SOP transfusi darah sesuai SPO PPNI:

  1. Identifikasi pasien menggunakan minimal dua identitas (nama lengkap, tanggal lahir, dan/atau nomor rekam medis)
  2. Jelaskan tujuan dan Langkah-langkah prosedur
  3. Siapkan alat (lihat persiapan alat diatas)
  4. Lakukan kebersihan tangan 6 langkah
  5. Pasang sarung tangan bersih
  6. Lakukan pengecekan ganda (double check) pada label darah (golongan darah, rhesus, tanggal kadaluarsa, nomor seri, jumlah dan identitas pasien)
  7. Pasang akses intravena, jika belum terpasang
  8. Periksa kepatenan akses intravena, flebitis, dan tanda infeksi lokal
  9. Berikan NaCl 0,9% 50 – 100 ml sebelum transfusi dilakukan
  10. Sambungkan kantung darah dengan set transfusi
  11. Atur kecepatan transfusi 2 mL/menit pada 15 menit pertama, dan jika tidak terjadi respons alergi maka transfusi dapat dipercepat sesuai target dan kondisi pasien
  12. Berikan transfusi dalam waktu maksimal 4 jam (untuk WB, PRC, PRC-LD, WE), 2 jam (untuk TC), atau 6 jam (untuk FFP dan cryoprecipitate)
  13. Bilas selang dengan mengalirkan cairan NaCl 50 – 100 ml
  14. Monitor TTV dan adanya tanda/gejala respons alergi (saat transfusi dimulai, 15 menit setelah transfusi dimulai, saat transfusi selesai, 4 jam setelah transfusi selesai)
  15. Hentikan transfusi jika terdapat reaksi transfusi
  16. Rapikan pasien dan alat-alat yang digunakan
  17. Lepaskan sarung tangan
  18. Lakukan kebersihan tangan 6 langkah
  19. Dokumentasikan prosedur yang telah dilakukan dan respon pasien

Referensi

  1. Aini, F.N., Utami, M.N., & Lestari, B.S. (2020).
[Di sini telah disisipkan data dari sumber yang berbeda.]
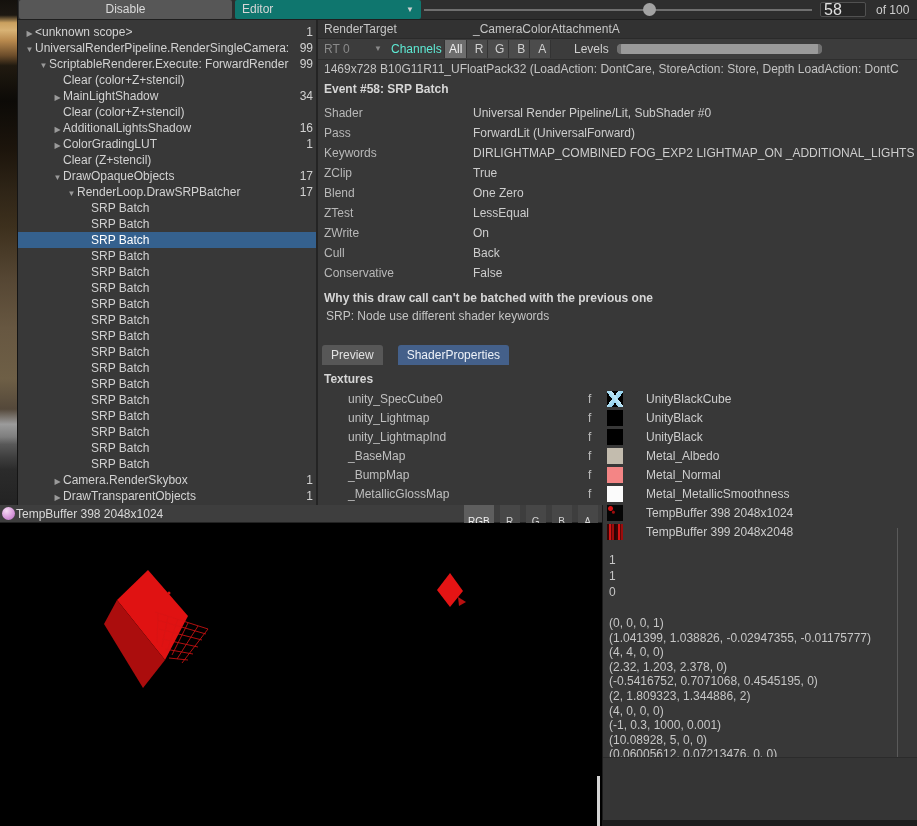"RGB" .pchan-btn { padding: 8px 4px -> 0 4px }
Komponen Darah. Jakarta: Cipta Gadhing Artha.
  2. Artha, I.G.P.W., & Budiarta, I.G. (2017). Transfusi darah pasca bedah. Denpasar: RSUP Sanglah.
  3. Fleming, R. (2014). Strategies to reduce allogenic blood transfusion. Journal of Transfusion Medicine 2014;7(1):20-25.
  4. Gaol, H.L., Tanto, C., & Pryambodho. (2014). Kapita Selekta Kedokteran: Transfusi Darah. Jakarta: Media Aesculapius.
  5. Harris, JC., Crookston, KP. (2022). Blood Product Safety. [Updated 2022 May 1]. In: StatPearls [Internet]. Diakses pada 19 Desember 2022 di https://www.ncbi.nlm.nih.gov/books/NBK539826/
  6. Mangku, G., & Senapathi, T.G.A. (2010). Buku ajar ilmu anesteria dan reanimasi. Jakarta: Indeks.
  7. Morgan, G.E., & Mikhail, M.S. (2013). Clinical Anesthesiology. 5th Edition. United States: Lange.
  8. PPNI (2021). Pedoman Standar Operasional Prosedur Keperawatan, Edisi 1. Jakarta: PPNIv.
  9. PPNI. (2017). Standar Diagnosis Keperawatan Indonesia:Definisi dan Indikator Diagnostik, Edisi 1 Cetakan III (Revisi). Jakarta: PPNI.
  10. Seeber, P., & Shander, A. (2013). Basics Of Blood Management, 2nd Edition. United Kingdom: Wiley Blackwell.
  11. Sharma, S., Sharma, P., Tyler, L,N. (2011). Transfusion of Blood and Blood Products: Indications and Complications. Am Fam Physician, 83(6): 719 – 724.
  12. Sirait, R.H. (2019). Bahan kuliah transfusi darah. Jakarta: Departemen Anestesiologi Fakultas Kedokteran Universitas Kristen Indonesia.